Toutefois, la jurisprudence canadienne a atténué depuis la rigueur et la portée de cette loi. En vertu du jugement relatif à l’affaire CCH — qui fait jurisprudence au pays — les tribunaux canadiens ont permis l’utilisation non-commerciale des œuvres protégées par cette loi sous certaines conditions.

Les tribunaux ont dû intervenir à cause de certains excès survenus dans l’application de cette loi. À titre d’exemple, peut-on s’objecter à ce qu’un texte critiquant une entreprise soit accompagné d’une photo de son siège social ? Évidemment pas. Pourtant cet édifice est une œuvre architecturale protégée par des droits d’auteurs au même titre que le bandeau de votre site Web. Or faire une capture d’écran de ce bandeau est l’équivalent électronique de la photo d’un siège social : l’une et l’autre représentent publiquement l’image corporative de l’entreprise.

Si bien que nous devons tenir compte aujourd’hui de la Doctrine de l’utilisation équitable, reconnue officiellement. Dans ce cas-ci, cette doctrine permet l’utilisation non-commerciale sans votre permission d’une capture d’écran du bandeau de votre site à la condition que soient mentionnés la source (c’est-à-dire la provenance de ce bandeau) et, si ces renseignements figurent dans la source, le nom du ou des créateurs (ce qui ne s’applique pas dans ce cas-ci puisque cette mention n’apparait pas sur votre site).

J’ai présumé — à tort je le reconnais — que le fait de laisser apparaitre le nom du Conseil du statut de la femme dans le coin supérieur gauche de l’image suffisait à répondre aux exigences de la Doctrine de l’utilisation équitable. À la suite de votre intervention, je n’en suis plus certain. En conséquence j’ai modifié le billet « Le Conseil du statut de la femme se couvre de ridicule », de manière à préciser explicitement la provenance de l’image.

En espérant que ces changements seront à votre satisfaction, je vous prie d’accepter mes remerciements pour votre intervention. Je peux vous assurer qu’à l’avenir, j’entends me conformer scrupuleusement aux dispositions de la Loi canadienne relative aux droits d’auteur, dont je partage totalement les objectifs.

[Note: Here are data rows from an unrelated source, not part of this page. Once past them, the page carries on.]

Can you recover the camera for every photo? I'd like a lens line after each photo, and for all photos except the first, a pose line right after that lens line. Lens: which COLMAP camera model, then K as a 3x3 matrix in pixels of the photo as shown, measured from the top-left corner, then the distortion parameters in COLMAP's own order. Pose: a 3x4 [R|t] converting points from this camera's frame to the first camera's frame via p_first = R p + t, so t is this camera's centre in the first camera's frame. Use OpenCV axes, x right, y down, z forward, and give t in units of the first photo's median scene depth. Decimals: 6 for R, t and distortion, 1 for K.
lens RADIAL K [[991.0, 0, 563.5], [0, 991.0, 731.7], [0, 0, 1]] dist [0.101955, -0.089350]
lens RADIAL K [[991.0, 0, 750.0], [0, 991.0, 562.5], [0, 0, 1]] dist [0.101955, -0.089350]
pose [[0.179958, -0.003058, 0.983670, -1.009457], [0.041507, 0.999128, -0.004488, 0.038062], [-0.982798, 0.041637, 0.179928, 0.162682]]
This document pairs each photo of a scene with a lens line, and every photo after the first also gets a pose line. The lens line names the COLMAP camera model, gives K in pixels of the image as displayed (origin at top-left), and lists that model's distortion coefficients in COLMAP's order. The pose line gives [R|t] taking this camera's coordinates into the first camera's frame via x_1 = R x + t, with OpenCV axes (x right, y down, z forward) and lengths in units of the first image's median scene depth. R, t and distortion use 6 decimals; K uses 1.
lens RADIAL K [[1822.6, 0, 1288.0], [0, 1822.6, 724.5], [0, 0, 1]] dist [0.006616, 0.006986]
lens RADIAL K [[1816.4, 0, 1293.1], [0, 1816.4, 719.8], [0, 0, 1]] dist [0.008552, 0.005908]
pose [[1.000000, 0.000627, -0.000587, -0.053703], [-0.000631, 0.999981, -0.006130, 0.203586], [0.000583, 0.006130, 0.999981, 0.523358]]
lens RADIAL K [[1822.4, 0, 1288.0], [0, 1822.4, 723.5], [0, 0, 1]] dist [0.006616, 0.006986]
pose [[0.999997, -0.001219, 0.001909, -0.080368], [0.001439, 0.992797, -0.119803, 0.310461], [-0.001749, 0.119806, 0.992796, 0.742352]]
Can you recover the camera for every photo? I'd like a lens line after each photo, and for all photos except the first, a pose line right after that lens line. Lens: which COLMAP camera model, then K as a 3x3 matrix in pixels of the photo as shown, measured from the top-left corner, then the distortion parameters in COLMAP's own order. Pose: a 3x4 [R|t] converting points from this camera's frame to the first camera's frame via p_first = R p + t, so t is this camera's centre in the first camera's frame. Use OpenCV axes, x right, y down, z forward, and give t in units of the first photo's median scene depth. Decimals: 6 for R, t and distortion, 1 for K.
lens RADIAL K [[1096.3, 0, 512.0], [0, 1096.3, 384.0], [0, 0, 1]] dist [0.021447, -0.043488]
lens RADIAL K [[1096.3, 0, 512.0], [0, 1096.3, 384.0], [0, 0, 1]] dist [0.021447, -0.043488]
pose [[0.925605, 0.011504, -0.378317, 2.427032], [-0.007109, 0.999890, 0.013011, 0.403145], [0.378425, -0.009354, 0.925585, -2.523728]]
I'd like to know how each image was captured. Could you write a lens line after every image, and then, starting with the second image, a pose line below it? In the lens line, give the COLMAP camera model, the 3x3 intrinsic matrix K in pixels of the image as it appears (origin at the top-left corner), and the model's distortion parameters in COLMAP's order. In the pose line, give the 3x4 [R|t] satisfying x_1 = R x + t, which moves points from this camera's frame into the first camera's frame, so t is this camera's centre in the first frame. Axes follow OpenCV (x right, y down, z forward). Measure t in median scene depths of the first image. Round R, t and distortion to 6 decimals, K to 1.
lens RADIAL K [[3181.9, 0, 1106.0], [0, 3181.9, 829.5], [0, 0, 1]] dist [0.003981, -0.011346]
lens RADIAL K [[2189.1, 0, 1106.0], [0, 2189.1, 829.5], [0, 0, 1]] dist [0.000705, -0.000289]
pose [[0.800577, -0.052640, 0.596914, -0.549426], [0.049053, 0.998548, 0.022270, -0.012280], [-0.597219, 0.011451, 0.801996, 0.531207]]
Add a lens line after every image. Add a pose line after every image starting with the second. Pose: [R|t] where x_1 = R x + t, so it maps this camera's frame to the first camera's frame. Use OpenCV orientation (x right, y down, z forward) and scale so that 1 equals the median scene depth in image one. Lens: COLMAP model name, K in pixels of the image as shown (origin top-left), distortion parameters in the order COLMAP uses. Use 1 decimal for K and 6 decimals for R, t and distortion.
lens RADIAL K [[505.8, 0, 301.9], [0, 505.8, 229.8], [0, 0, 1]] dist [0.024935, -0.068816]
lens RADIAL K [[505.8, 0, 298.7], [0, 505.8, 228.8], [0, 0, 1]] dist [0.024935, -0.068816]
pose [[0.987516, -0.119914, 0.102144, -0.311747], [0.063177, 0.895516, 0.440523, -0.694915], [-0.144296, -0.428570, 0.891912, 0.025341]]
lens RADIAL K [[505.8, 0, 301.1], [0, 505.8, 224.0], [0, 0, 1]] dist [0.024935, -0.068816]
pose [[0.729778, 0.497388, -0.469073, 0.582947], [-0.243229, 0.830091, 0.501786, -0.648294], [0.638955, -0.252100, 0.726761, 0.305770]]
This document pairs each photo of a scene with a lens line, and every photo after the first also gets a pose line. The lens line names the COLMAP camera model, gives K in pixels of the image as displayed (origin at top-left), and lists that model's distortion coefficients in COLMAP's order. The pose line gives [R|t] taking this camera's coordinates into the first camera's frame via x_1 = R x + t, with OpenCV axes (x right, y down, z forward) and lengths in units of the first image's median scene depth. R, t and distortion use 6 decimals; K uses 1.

Pour terminer, si malgré ces changements, votre organisme souhaite toujours le retrait pur et simple de la capture d’écran (au-delà de ce qu’exige la législation canadienne), j’ai le regret de vous informer que cette image demeurera sur mon site. Je suis conscient que la photo des personnes en train de rire donne l’impression qu’elles se moquent du Conseil du statut de la femme mais cela est la conséquence de l’imprudence de choisir des gens riants pour illustrer un site Web autre que celui d’un humoriste.